HUT ke 56 Tahun Golkar
Kaki Saya Gemetar di Atas Panggung Kampanye Golkar
SEJAK kecil, pria kelahiran Jakarta 8 Desember 1963 ingin menjadi Politisi. Rumah orangtuanya tak sepi dikunjungi politisi yang membahas perpolitikan
Penulis: OMDSMY Novemy Leo | Editor: OMDSMY Novemy Leo
“Wah, itu benar-benar dunia baru, belajar politik, prosesnya, strukturnya. Saya belajar dari tokoh Golkar, Jusuf Kalla, Agung Laksono, Marzuki Darusman, Fredy Latumahina dan mentor politik saya adalah Blasius Bapa, Akbar Tanjung dan Baramuli (alm),” akunya.
Tak ada yang sia-sia jika ada kesungguhan dalam menjalankan tugas dan tanggungjawab. Puluhan tahun jadi wakil rakyat, Melky cukup paripurna dalam karir politiknya. Mulai wakil ketua komisi, ketua komisi XI, ketua badan anggaran, ketua pansus perpajakan dan ketua fraksi.
“Karir politik saya banyak dinamikanya.

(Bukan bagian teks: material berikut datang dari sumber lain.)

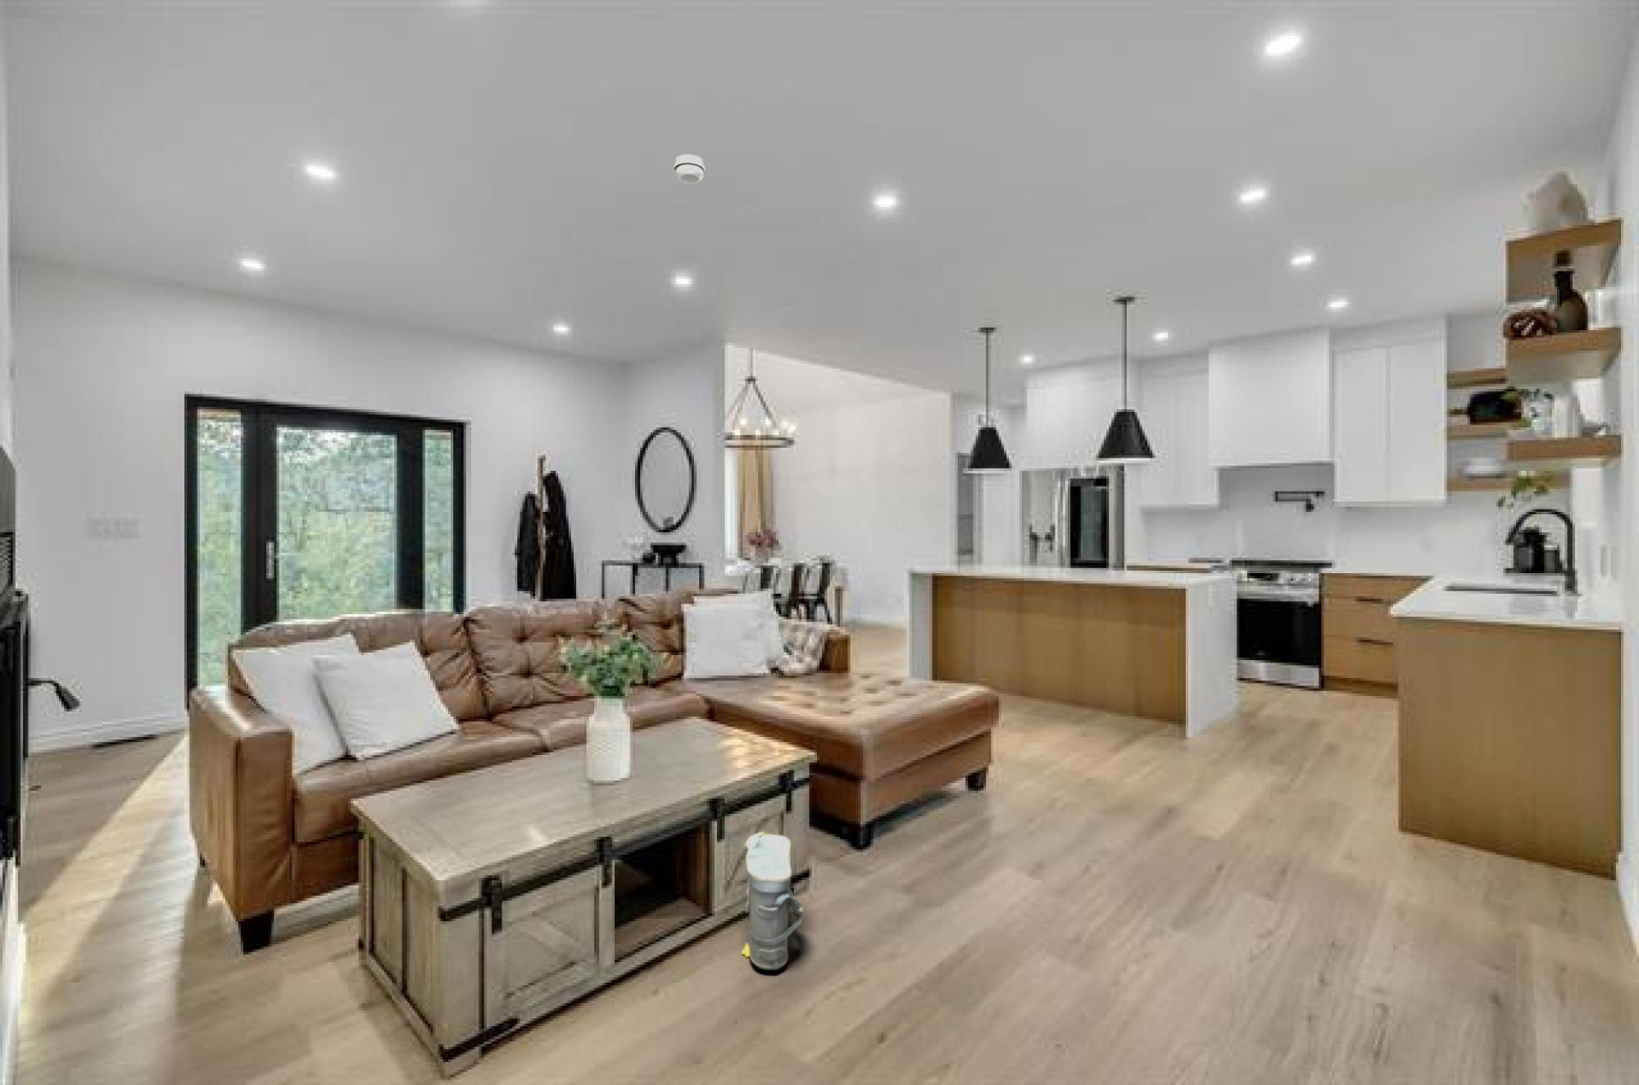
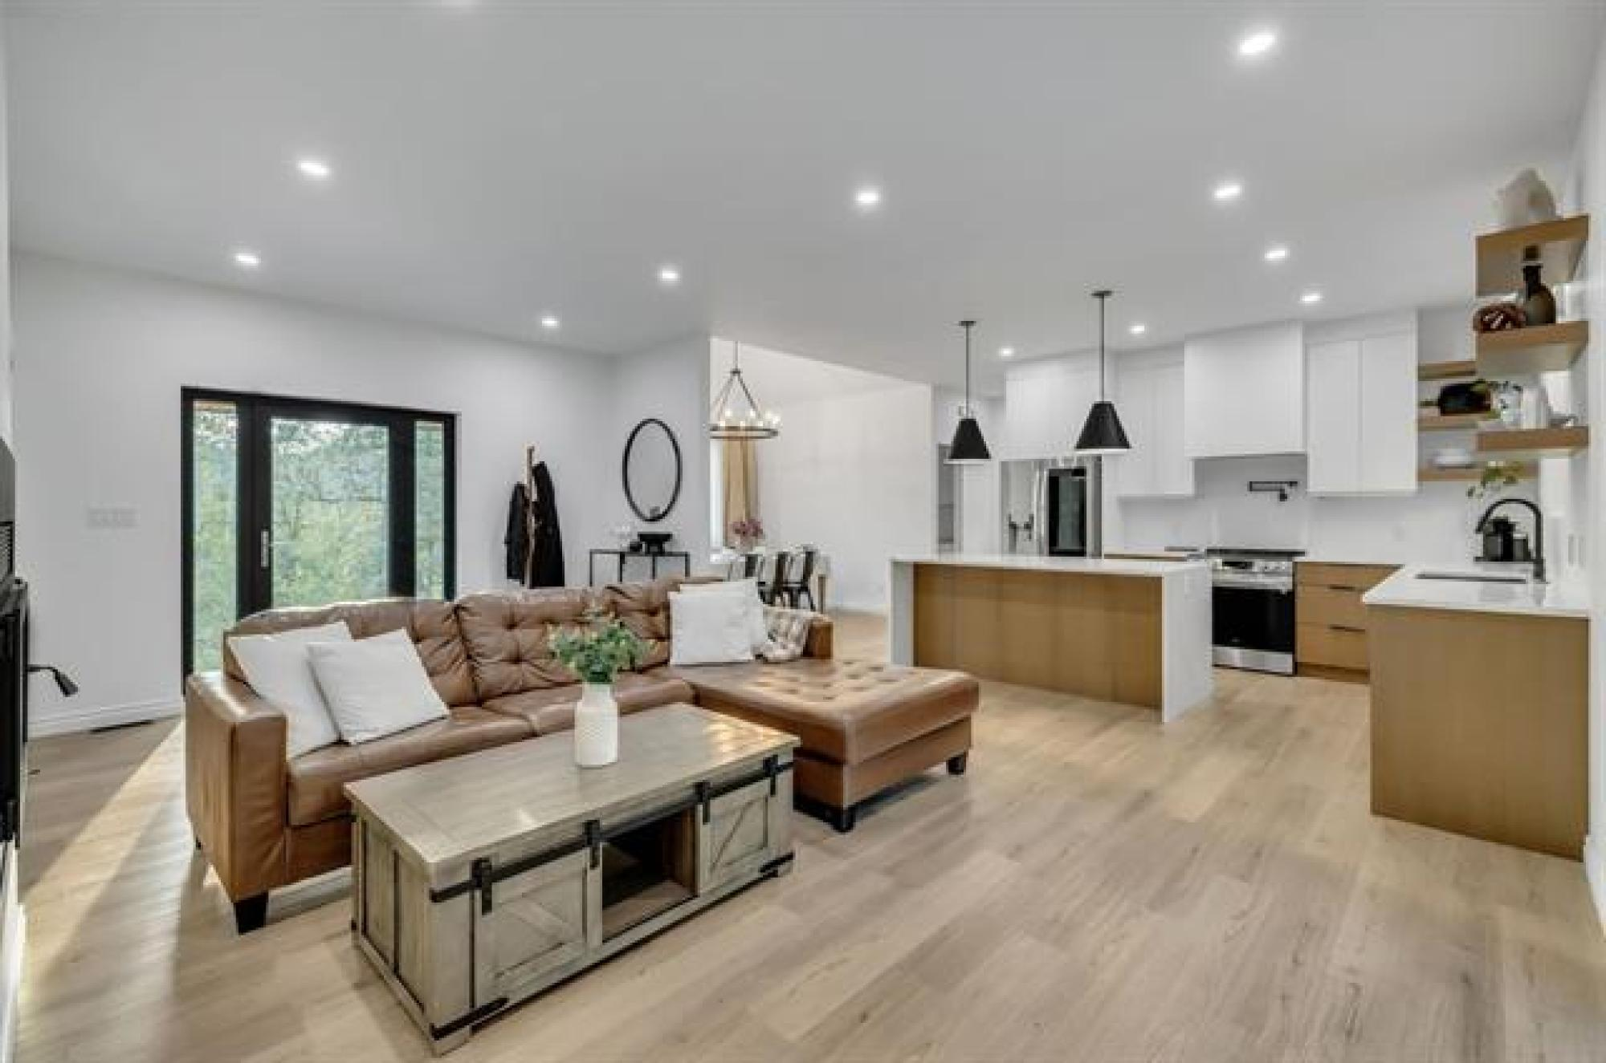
- smoke detector [674,154,705,184]
- bag [741,831,804,971]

Saya yakin jika tak bikin salah, dicari pun takkan ditemukan. Hukum itu fakta dan bukti, yang salah tetap salah, yang benar tetap benar. Dalam politik, kawan dan lawan itu bedanya tipis, laki-laki maupun perempuan, kawan bisa jadi lawan,” katanya.

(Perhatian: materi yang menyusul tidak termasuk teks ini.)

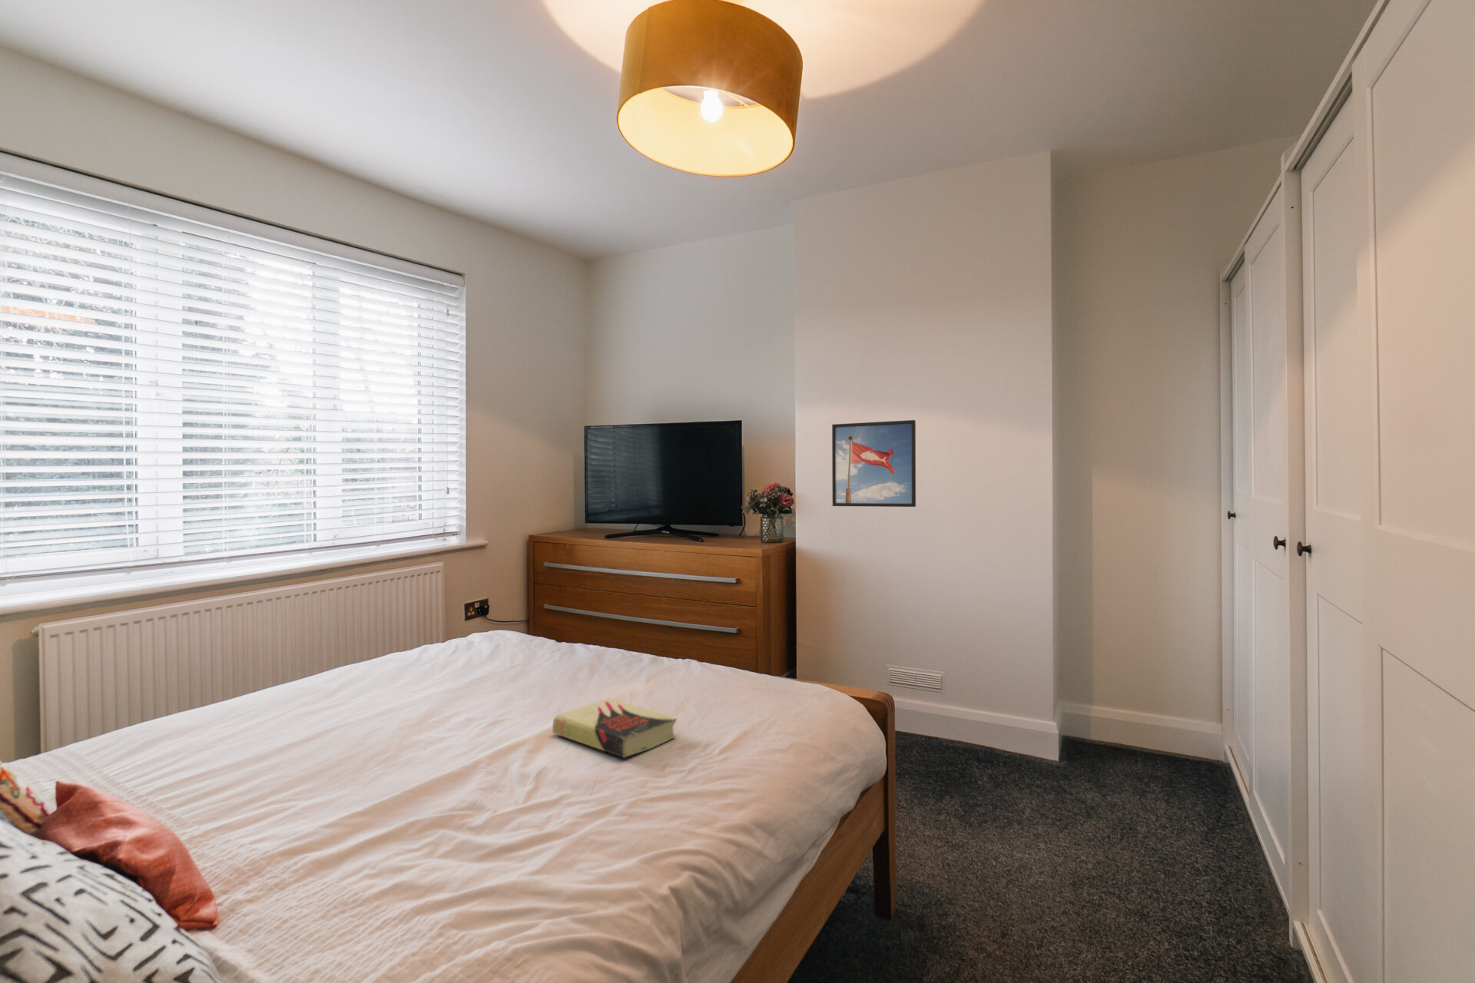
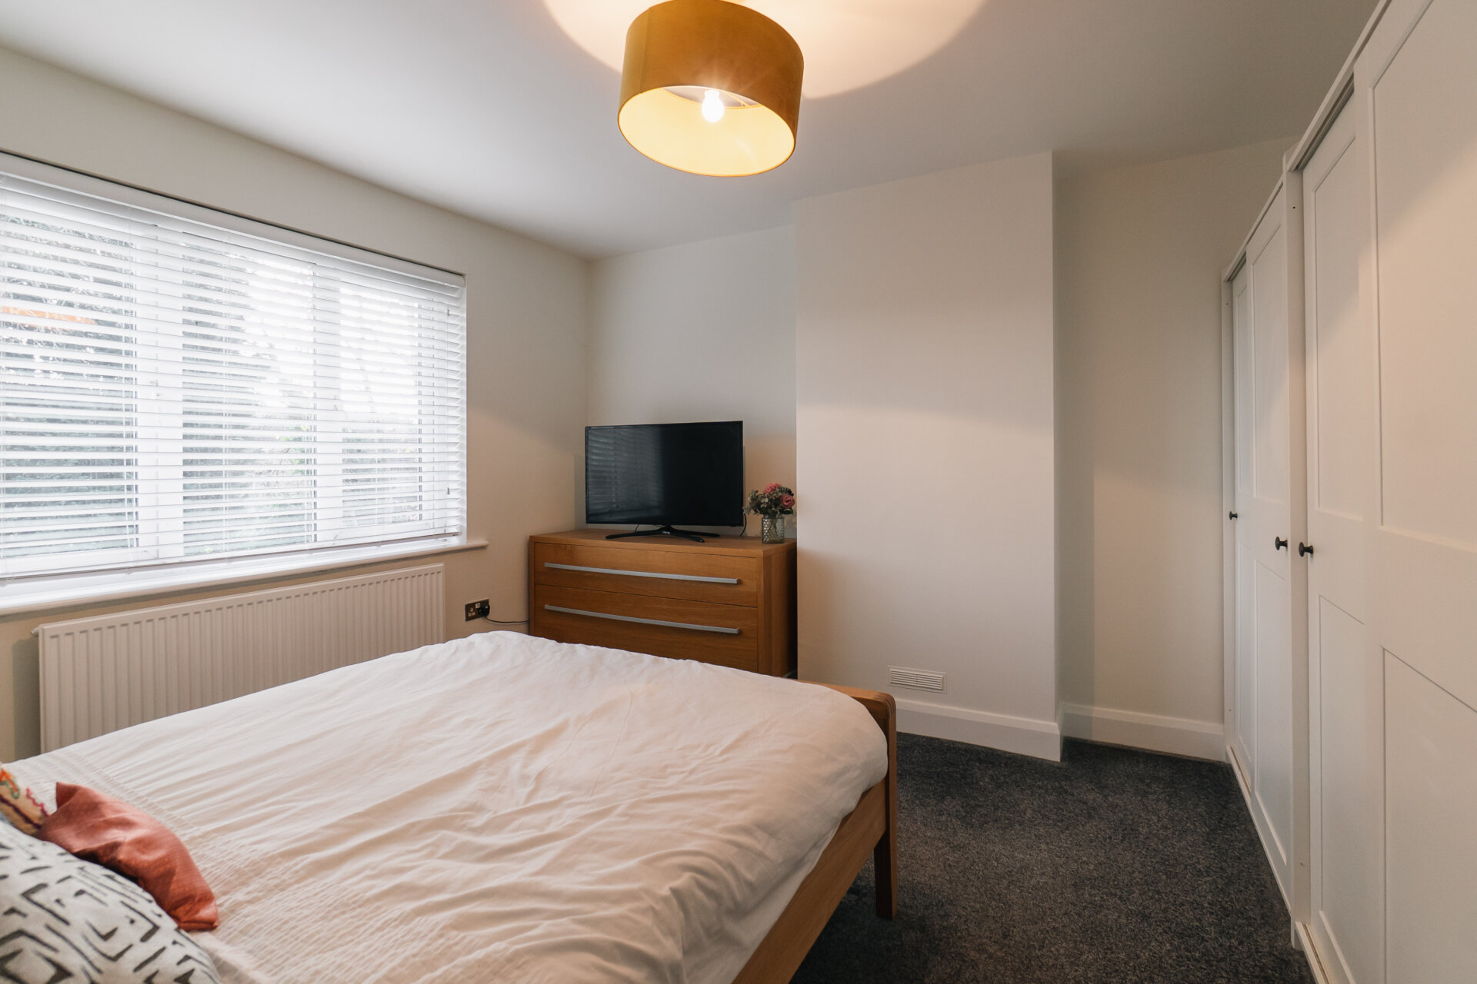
- book [552,698,677,759]
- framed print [831,419,916,508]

Melky belajar soal kepemimpinan Golkar. Akbar Tandjung memimpin tahun 1998 hingga 2004 sangat fokus di partai.
“Akbar politisi tulen, punya jabatan politik organisasi lengkap, Golkar bisa diposisi dua tahun 1999. Ada tantangan, dicaci maki, kantor dibakar, kampanye dihadang tapi Akbar berjalan terus dari ujung barat hingga timur Indonesia dan tahun 2004 Golkar menang,” katanya.

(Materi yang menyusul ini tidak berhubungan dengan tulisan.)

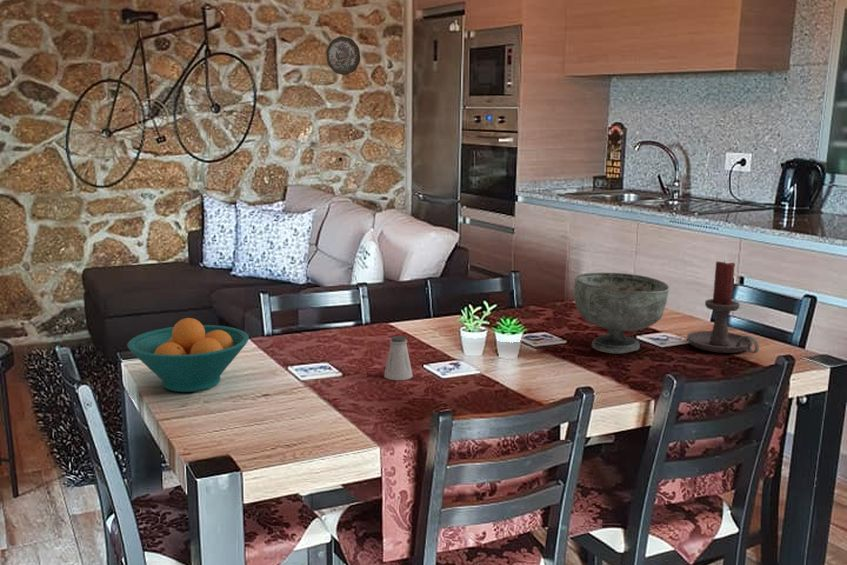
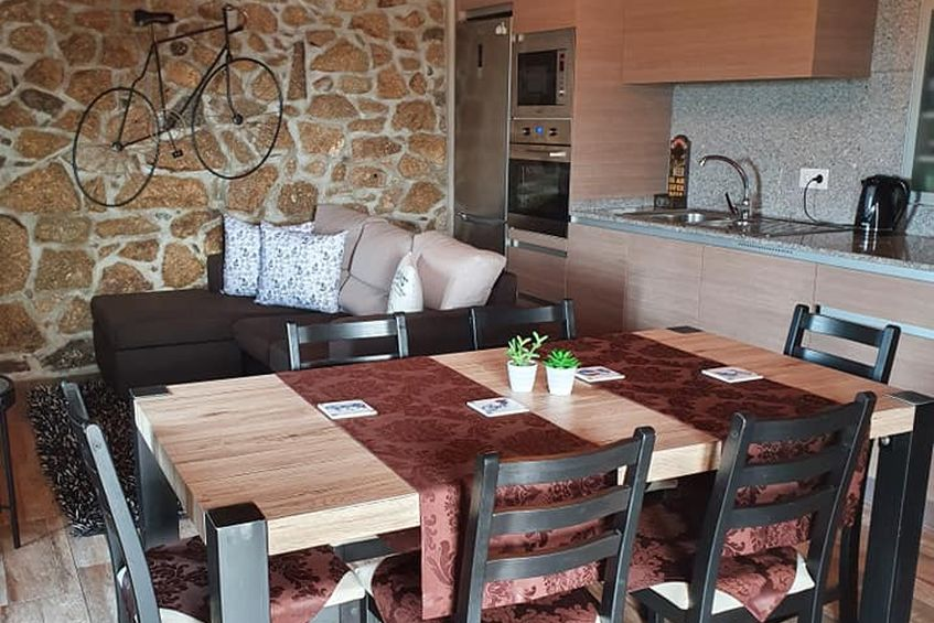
- candle holder [686,260,760,354]
- fruit bowl [126,317,250,393]
- decorative plate [325,35,361,76]
- decorative bowl [573,272,670,354]
- saltshaker [383,335,414,381]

Ditangan Jusuf Kalla 2004, perolehan suara Golkar menurun. Sebagai Wapres, Jusuf Kalla tak fokus ke partai karena banyak bisnis. Begitupun Aburizal Bakrie menjabat Menteri Koordinator Bidang Perekonomian Republik Indonesia juga tak fokus kelola partai.
Kepemimpinan Setya Novanto alias Setnov tahun 2016, Golkar terguncang karena Setnov terjerat kasus korupsi.
“Setnov digantikan Airlangga Hartarto tahun 2017 juga tak fokus kelola partai hingga Golkar tak menang pemilu,” jelas Melky.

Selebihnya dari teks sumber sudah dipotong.